Nicht lange allein bleiben Touristen allerdings an den Ein- und Ausgängen von Tempeln und Totenstädten. Die fliegenden Händler stürzen sich auf die wenigen Touristen. Verständlich, liegt ihr Geschäft doch seit Jahren brach. Einige Läden im Bazar von Luxor sind sogar dauerhaft geschlossen. „Früher haben wir um die Stände gebuhlt“, sagt Händler Abdel und öffnet eine Schublade. Staubige Souvenirs kommen zum Vorschein. Er hat seit drei Jahren keine neue Ware bestellt, weil er sie nicht loswird.

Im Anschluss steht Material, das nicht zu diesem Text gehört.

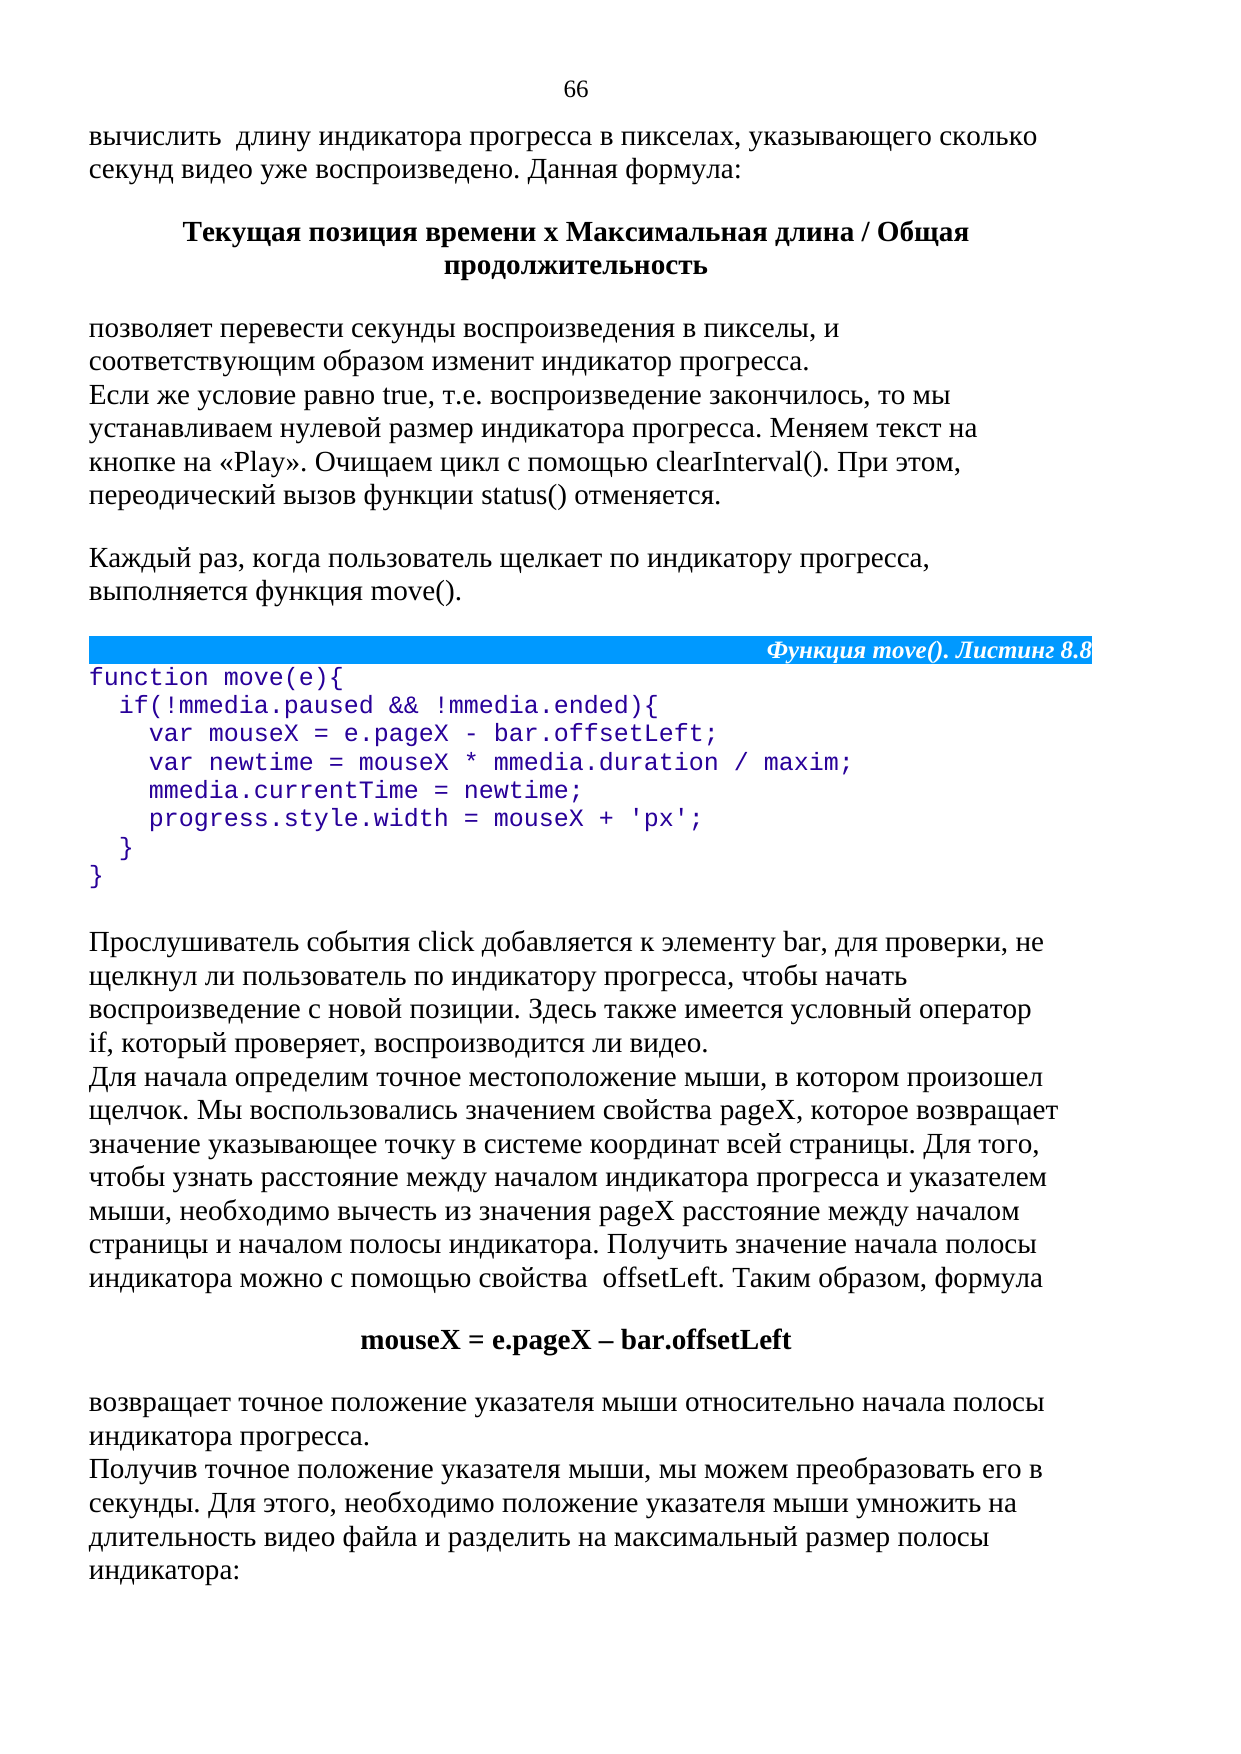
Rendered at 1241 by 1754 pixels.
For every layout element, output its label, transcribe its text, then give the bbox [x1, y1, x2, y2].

text возвращает точное положение указателя мыши относительно начала полосы индикатора прогресса. [89, 1384, 1063, 1452]
table_cell function move(e){ if(!mmedia.paused && !mmedia.ended){ var mouseX = e.pageX - bar.offsetLeft; var newtime = mouseX * mmedia.duration / maxim; mmedia.currentTime = newtime; progress.style.width = mouseX + 'px'; } } [89, 664, 1092, 891]
text Прослушиватель события click добавляется к элементу bar, для проверки, не щелкнул ли пользователь по индикатору прогресса, чтобы начать воспроизведение с новой позиции. Здесь также имеется условный оператор if, который проверяет, воспроизводится ли видео. [89, 924, 1063, 1059]
text Если же условие равно true, т.е. воспроизведение закончилось, то мы устанавливаем нулевой размер индикатора прогресса. Меняем текст на кнопке на «Play». Очищаем цикл с помощью clearInterval(). При этом, переодический вызов функции status() отменяется. [89, 377, 1063, 511]
text Получив точное положение указателя мыши, мы можем преобразовать его в секунды. Для этого, необходимо положение указателя мыши умножить на длительность видео файла и разделить на максимальный размер полосы индикатора: [89, 1452, 1063, 1586]
text Поскольку функция status(), во время воспроизведения видео вызывается каждую секунду, значение позиции воспроизведения (кол-во секунд с начала воспроизведения видео) постоянно меняется. Это значение извлекается через свойство curentTime. Мы также знаем, через свойство duration продолжительность видео, и максимальный размер индикатора прогресса, сохраненный в переменной maxim. Имея эти три значения, несложно вычислить длину индикатора прогресса в пикселах, указывающего сколько секунд видео уже воспроизведено. Данная формула: [89, 118, 1063, 185]
text Для начала определим точное местоположение мыши, в котором произошел щелчок. Мы воспользовались значением свойства pageX, которое возвращает значение указывающее точку в системе координат всей страницы. Для того, чтобы узнать расстояние между началом индикатора прогресса и указателем мыши, необходимо вычесть из значения pageX расстояние между началом страницы и началом полосы индикатора. Получить значение начала полосы индикатора можно с помощью свойства offsetLeft. Таким образом, формула [89, 1059, 1063, 1293]
text Текущая позиция времени x Максимальная длина / Общая продолжительность [89, 214, 1063, 281]
text позволяет перевести секунды воспроизведения в пикселы, и соответствующим образом изменит индикатор прогресса. [89, 310, 1063, 377]
text mouseX = e.pageX – bar.offsetLeft [89, 1322, 1063, 1356]
table_header Функция move(). Листинг 8.8 [89, 636, 1092, 664]
text Каждый раз, когда пользователь щелкает по индикатору прогресса, выполняется функция move(). [89, 540, 1063, 607]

Ägypter, die vom Tourismus leben, sind nicht gut auf den Arabischen Frühling 2011 zu sprechen. Mohammed aus Assuan hört den Begriff „Arabischer Frühling“sowieso nicht gern. Für den Reiseleiter war es eine Revolution, die zwar in Ansätzen Demokratie gebracht, ihm aber seine Arbeit genommen hat. „Ich bin davon überzeugt, dass viele, die damals in Kairo auf dem Tahrir-Platz gegen Präsident Mubarak demonstriert haben, das heute nicht mehr tun würden. Mir und meiner Familie ging es früher auf alle Fälle besser“, sagt er. Einen Nebenjob könne er nicht annehmen, denn laut Gesetz müsse er dann seine Lizenz als Guide abgeben“, behauptet der studierte Ägyptologe. Sharif, der Touristen in Kairo betreut, sieht es ähnlich und hat nur ein müdes Lächeln übrig für seine Gäste, die es toll finden, dass momentan so wenig los ist in Ägypten.

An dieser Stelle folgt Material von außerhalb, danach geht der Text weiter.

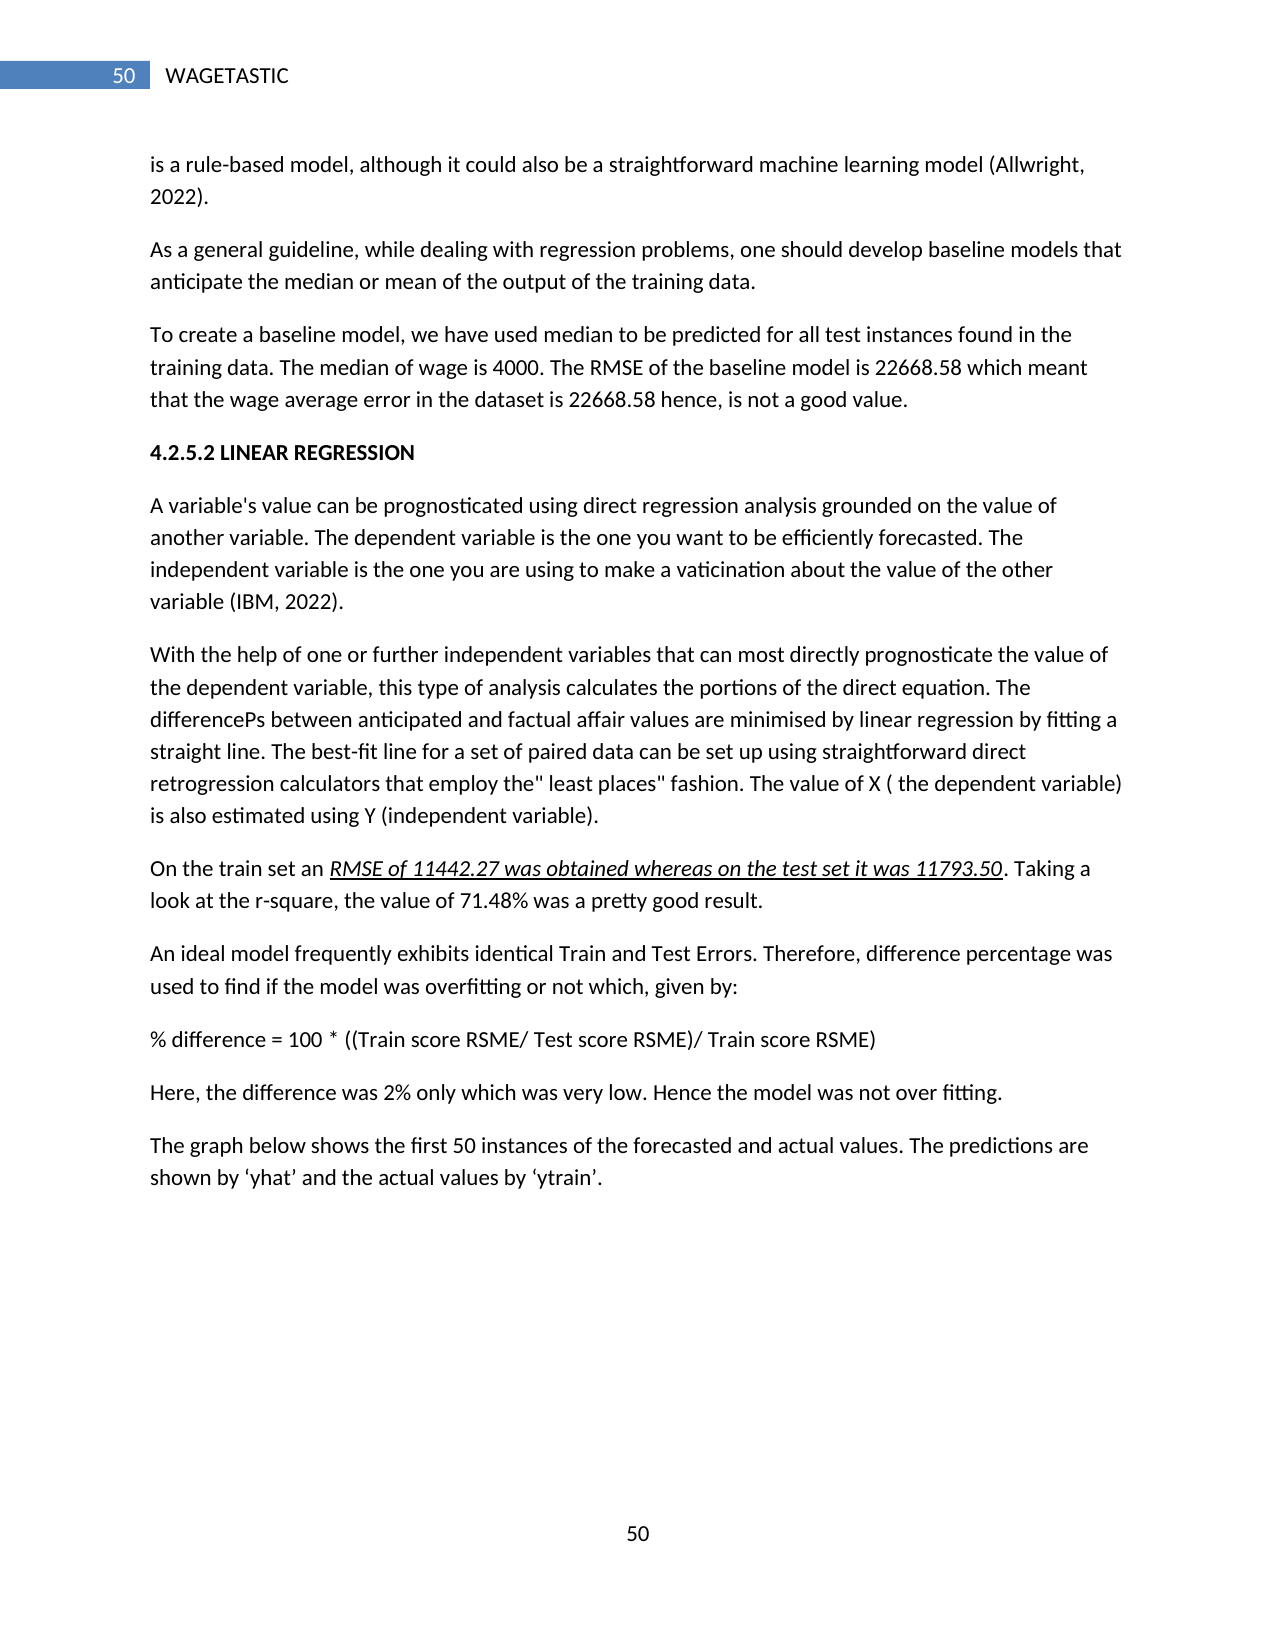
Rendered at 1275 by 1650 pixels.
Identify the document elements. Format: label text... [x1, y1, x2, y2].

Deutsche Reiseveranstalter sind davon überzeugt, dass sich das bald ändern wird. „Derzeit gibt es eine sehr hohe Nachfrage für Ägypten“, erklärt zum Beispiel Ralph Schiller von FTI-Tourismus. Auch andere Anbieter prophezeien dem Land ein großes Comeback, zumal die Preise noch niedrig sind. Die steigende Nachfrage bezieht sich allerdings hauptsächlich auf den Badeurlaub am Roten Meer bei und um Hurghada. Die Hotels dort sind gut gebucht, in Ferienzeiten sogar voll.
Strände am Roten Meer
Im Landesinnern wird es wohl noch etwas dauern, bis die Touristen wieder in Scharen kommen. Wagih Hussein, Geschäftsführer von Dahabtours, hält den Daumen trotzdem nach oben. Sein Unternehmen ist auf Kairo, Kulturtourismus und Nilkreuzfahrten spezialisiert. „Das Geschäft hat sich in den letzten Jahren zwar langsam, aber kontinuierlich besser entwickelt“, registriert er. Allerdings würden seine Gäste heute viel kurzfristiger buchen als früher. In die Zukunft blickt er optimistisch, sofern es keine Anschläge in Touristengebieten gibt. Ähnlich äußert sich auch der Leiter des ägyptischen Fremdenverkehrsamts in Berlin, Mohamed Abdel Gabar. Er sieht momentan keine negativen Auswirkungen der jüngsten Anschläge auf der Sinaihalbinsel und in der Nähe Kairos. Im Gegenteil: In einem Interview mit der touristischen Fachzeitschrift FVW prognostiziert er für 2018 noch mehr Touristen als im bereits starken Vorjahr, in dem rund 1,2 Millionen Deutsche das Land am Nil besucht haben. 90 Prozent davon allerdings ausschließlich die Strände.
Subventionen von Seiten der Regierung sollen den Inlandstourismus ankurbeln. Gabar erklärt: „Wir arbeiten hart daran, die Zahl der Besucher zu erhöhen, die sich für unsere Kulturstätten und die Geschichte Ägyptens interessieren.“Genauso wie die Menschen vor Ort. Sie sind unter anderem fleißig dabei, viele Nilkreuzfahrtschiffe, die derzeit noch am Ufer stillgelegt sind, von Grund auf zu renovieren und für den ersehnten Ansturm bereit zu machen.